These days bankers no longer perform the ritual of visiting the Capital with their quarterly performance files. And, they hardly miss that chore. Neither do they get moral persuasion doses (read diktat) at regular intervals from their owner on what their asset-liability committees should do.
Bankers are also glad that the boss – Finance Minister Pranab Mukherjee — has directed his officials to speed up the appointment process for top jobs in public sector banks. Earlier, the post of chairman, managing director or executive director would lie vacant for months. But now, the message from the North Block is that the appointments should be made at least a month before the post falls vacant.
Mukherjee succeeded a man who kept the bankers on their toes all the time. P Chidambaram, now the home minister, was known to act with the professionalism of a chief executive officer who had important statistics of any bank on his finger tips.
Mukherjee’s style is much more relaxed. Because of the many hats he wears – the chief of them being the government’s main troubleshooter -- it took bankers about three months to meet him. The quarterly meeting rituals were given a quiet burial. In November, Mukherjee planned to meet bankers separately in four groups, classified on the basis of four regions, but only the East zone meeting took place. All other meetings were indefinitely postponed due to the minister’s preoccupation.
But bankers said their initial impression of the new finance minister being a distant person faded away soon. “He may not meet us regularly, but when he does, he is quick enough to respond and resolve our problems,” a public sector bank chief says. “He is not into micro management, but has a vision,” said another. Mukherjee’s fast track decision making also helped Kolkata-based United Bank of India (UBI) overcome a major hurdle in its effort to list the bank, which just launched its initial public offer.

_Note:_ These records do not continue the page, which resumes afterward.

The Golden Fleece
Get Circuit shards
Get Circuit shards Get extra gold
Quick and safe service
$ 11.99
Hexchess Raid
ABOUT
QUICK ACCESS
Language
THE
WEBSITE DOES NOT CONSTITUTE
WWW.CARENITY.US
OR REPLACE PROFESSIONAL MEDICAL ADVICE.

The number of independent directors on the bank’s board is less than what Clause 49 of the listing agreement mandates. But, with the finance minister’s intervention, the Securities and Exchange Board of India (Sebi) has now allowed the bank for listing with an undertaking that the bank will increase the number later.

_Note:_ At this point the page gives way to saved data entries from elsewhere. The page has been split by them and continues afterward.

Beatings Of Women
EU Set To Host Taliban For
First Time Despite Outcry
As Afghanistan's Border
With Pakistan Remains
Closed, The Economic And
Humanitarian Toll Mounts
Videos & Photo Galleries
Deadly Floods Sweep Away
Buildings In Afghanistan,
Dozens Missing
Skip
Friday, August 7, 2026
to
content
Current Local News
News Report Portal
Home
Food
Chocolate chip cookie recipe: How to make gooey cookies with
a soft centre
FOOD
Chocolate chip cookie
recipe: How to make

In the Union Budget also, bankers are looking for finance minister’s intervention for enabling them to raise long-term resources. Indian banks, which are increasingly getting worried due to asset-liability mismatch, have sought the government’s approval to float tax-free bonds. Though this demand was there in previous years as well, the need for such an instrument gained prominence this time around, as average tenure of deposits got shorter in the last one year due to unattractive rates for longer maturities.
But, banks’ expectation and requirement from the finance minister will not end with the Budget. Government banks face a bigger challenge in raising capital to fund their growth requirements. Though the World Bank has approved $2-billion (around Rs 9,200 crore) loan for recapitalisation of Indian banks, the government is yet to draw a roadmap on how the funds will come. Banks are now avidly awaiting word from the government about the time and schedule of the World Bank funds which will enable them to boost their capital and support economic growth.